# [GEVRAAGDE HANDELING]
Transcribeer de regels van het materiaal letterlijk. Begin bij de eerste regel en stop na de regel die "Daten sowie auf" bevat.

:: AANGELEVERD MATERIAAL

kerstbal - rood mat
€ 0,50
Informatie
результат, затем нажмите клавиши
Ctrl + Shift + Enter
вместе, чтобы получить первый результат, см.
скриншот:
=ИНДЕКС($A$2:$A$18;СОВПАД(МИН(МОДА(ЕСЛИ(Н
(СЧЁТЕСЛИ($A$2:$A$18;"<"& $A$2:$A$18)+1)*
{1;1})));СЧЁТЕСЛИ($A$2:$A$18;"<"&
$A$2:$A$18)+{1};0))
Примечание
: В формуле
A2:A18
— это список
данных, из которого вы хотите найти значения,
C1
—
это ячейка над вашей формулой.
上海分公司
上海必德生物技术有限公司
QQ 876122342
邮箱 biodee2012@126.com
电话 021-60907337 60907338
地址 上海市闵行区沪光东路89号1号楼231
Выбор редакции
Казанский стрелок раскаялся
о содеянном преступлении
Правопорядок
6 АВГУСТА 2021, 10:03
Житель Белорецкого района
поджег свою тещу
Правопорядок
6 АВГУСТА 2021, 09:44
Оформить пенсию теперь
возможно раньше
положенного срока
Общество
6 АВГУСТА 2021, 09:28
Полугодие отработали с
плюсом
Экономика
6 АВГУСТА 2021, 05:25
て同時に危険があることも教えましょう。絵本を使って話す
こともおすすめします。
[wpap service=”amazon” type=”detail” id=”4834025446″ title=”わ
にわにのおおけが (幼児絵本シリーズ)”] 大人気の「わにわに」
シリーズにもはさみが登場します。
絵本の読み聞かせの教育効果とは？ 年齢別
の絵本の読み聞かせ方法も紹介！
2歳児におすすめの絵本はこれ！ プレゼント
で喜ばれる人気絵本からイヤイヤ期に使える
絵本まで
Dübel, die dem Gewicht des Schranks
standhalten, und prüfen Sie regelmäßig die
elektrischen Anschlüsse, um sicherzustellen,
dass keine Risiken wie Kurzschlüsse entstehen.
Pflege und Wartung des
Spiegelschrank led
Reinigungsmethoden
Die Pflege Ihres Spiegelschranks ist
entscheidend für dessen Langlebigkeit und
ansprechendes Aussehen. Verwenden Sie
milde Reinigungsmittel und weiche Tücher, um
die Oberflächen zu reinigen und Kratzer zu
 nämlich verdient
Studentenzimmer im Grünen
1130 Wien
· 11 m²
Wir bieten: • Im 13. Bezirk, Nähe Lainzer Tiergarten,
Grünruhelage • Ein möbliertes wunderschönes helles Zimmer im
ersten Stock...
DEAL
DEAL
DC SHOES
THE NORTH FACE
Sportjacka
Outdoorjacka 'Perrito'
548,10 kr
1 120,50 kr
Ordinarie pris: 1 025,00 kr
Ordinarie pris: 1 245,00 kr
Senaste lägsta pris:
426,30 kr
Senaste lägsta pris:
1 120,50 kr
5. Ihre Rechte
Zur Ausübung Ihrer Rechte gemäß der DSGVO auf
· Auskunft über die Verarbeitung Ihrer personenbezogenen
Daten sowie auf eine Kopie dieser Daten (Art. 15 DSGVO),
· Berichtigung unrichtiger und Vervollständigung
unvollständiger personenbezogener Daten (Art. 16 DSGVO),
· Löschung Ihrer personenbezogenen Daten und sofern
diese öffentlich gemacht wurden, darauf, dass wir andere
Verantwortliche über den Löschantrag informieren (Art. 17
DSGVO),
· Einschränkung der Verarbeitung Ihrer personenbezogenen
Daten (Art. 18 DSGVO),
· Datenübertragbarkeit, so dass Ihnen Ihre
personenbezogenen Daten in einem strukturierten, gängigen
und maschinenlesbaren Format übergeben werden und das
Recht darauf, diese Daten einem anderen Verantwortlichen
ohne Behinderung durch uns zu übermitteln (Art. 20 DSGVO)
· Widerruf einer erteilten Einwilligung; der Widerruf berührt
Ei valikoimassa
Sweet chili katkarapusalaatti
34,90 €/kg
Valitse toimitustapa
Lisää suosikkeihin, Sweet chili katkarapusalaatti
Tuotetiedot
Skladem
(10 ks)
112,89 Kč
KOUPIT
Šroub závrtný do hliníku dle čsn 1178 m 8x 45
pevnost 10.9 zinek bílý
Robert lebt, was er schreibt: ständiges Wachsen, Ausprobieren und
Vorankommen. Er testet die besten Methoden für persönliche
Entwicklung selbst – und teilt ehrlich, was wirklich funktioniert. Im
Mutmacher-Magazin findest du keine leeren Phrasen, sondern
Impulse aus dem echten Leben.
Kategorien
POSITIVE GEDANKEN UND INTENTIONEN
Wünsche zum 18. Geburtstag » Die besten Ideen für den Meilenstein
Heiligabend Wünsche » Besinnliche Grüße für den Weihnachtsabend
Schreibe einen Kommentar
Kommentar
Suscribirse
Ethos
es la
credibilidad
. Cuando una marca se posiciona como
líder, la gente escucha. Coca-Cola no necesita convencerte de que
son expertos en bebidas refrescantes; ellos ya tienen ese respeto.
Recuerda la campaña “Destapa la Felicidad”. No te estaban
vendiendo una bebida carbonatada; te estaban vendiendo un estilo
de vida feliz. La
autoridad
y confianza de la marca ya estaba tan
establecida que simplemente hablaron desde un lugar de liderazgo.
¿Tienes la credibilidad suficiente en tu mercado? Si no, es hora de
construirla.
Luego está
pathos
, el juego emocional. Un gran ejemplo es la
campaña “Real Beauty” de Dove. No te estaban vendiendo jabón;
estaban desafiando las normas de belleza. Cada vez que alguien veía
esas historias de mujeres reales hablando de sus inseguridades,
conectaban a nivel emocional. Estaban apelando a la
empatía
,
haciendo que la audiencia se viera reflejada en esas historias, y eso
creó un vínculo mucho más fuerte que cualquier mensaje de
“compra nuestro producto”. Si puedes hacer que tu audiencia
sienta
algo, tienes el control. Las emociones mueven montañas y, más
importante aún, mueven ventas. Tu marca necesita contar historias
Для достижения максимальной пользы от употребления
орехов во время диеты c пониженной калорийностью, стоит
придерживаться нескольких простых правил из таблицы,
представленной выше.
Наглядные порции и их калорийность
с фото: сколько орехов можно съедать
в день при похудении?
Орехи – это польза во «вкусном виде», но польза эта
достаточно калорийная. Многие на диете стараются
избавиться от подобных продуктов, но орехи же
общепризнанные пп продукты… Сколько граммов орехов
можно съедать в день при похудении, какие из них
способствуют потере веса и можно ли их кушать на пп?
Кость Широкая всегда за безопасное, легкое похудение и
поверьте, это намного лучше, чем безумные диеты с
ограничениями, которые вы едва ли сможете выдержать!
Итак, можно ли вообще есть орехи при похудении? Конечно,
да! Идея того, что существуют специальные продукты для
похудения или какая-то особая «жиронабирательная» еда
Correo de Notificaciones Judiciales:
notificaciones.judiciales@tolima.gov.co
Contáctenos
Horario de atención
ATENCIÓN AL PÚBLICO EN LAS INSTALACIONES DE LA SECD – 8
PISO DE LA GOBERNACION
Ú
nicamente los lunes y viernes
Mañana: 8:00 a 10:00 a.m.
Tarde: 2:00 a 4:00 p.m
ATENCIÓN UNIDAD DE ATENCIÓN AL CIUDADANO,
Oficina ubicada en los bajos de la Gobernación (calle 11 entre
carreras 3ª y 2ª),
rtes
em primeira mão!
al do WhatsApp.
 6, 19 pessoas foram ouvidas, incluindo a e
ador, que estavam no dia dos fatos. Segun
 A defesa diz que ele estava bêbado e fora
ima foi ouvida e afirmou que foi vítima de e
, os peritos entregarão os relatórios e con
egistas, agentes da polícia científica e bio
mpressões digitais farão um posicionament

::::

# [RESULTAAT]
kerstbal - rood mat
€ 0,50
Informatie
результат, затем нажмите клавиши
Ctrl + Shift + Enter
вместе, чтобы получить первый результат, см.
скриншот:
=ИНДЕКС($A$2:$A$18;СОВПАД(МИН(МОДА(ЕСЛИ(Н
(СЧЁТЕСЛИ($A$2:$A$18;"<"& $A$2:$A$18)+1)*
{1;1})));СЧЁТЕСЛИ($A$2:$A$18;"<"&
$A$2:$A$18)+{1};0))
Примечание
: В формуле
A2:A18
— это список
данных, из которого вы хотите найти значения,
C1
—
это ячейка над вашей формулой.
上海分公司
上海必德生物技术有限公司
QQ 876122342
邮箱 biodee2012@126.com
电话 021-60907337 60907338
地址 上海市闵行区沪光东路89号1号楼231
Выбор редакции
Казанский стрелок раскаялся
о содеянном преступлении
Правопорядок
6 АВГУСТА 2021, 10:03
Житель Белорецкого района
поджег свою тещу
Правопорядок
6 АВГУСТА 2021, 09:44
Оформить пенсию теперь
возможно раньше
положенного срока
Общество
6 АВГУСТА 2021, 09:28
Полугодие отработали с
плюсом
Экономика
6 АВГУСТА 2021, 05:25
て同時に危険があることも教えましょう。絵本を使って話す
こともおすすめします。
[wpap service=”amazon” type=”detail” id=”4834025446″ title=”わ
にわにのおおけが (幼児絵本シリーズ)”] 大人気の「わにわに」
シリーズにもはさみが登場します。
絵本の読み聞かせの教育効果とは？ 年齢別
の絵本の読み聞かせ方法も紹介！
2歳児におすすめの絵本はこれ！ プレゼント
で喜ばれる人気絵本からイヤイヤ期に使える
絵本まで
Dübel, die dem Gewicht des Schranks
standhalten, und prüfen Sie regelmäßig die
elektrischen Anschlüsse, um sicherzustellen,
dass keine Risiken wie Kurzschlüsse entstehen.
Pflege und Wartung des
Spiegelschrank led
Reinigungsmethoden
Die Pflege Ihres Spiegelschranks ist
entscheidend für dessen Langlebigkeit und
ansprechendes Aussehen. Verwenden Sie
milde Reinigungsmittel und weiche Tücher, um
die Oberflächen zu reinigen und Kratzer zu
 nämlich verdient
Studentenzimmer im Grünen
1130 Wien
· 11 m²
Wir bieten: • Im 13. Bezirk, Nähe Lainzer Tiergarten,
Grünruhelage • Ein möbliertes wunderschönes helles Zimmer im
ersten Stock...
DEAL
DEAL
DC SHOES
THE NORTH FACE
Sportjacka
Outdoorjacka 'Perrito'
548,10 kr
1 120,50 kr
Ordinarie pris: 1 025,00 kr
Ordinarie pris: 1 245,00 kr
Senaste lägsta pris:
426,30 kr
Senaste lägsta pris:
1 120,50 kr
5. Ihre Rechte
Zur Ausübung Ihrer Rechte gemäß der DSGVO auf
· Auskunft über die Verarbeitung Ihrer personenbezogenen
Daten sowie auf eine Kopie dieser Daten (Art. 15 DSGVO),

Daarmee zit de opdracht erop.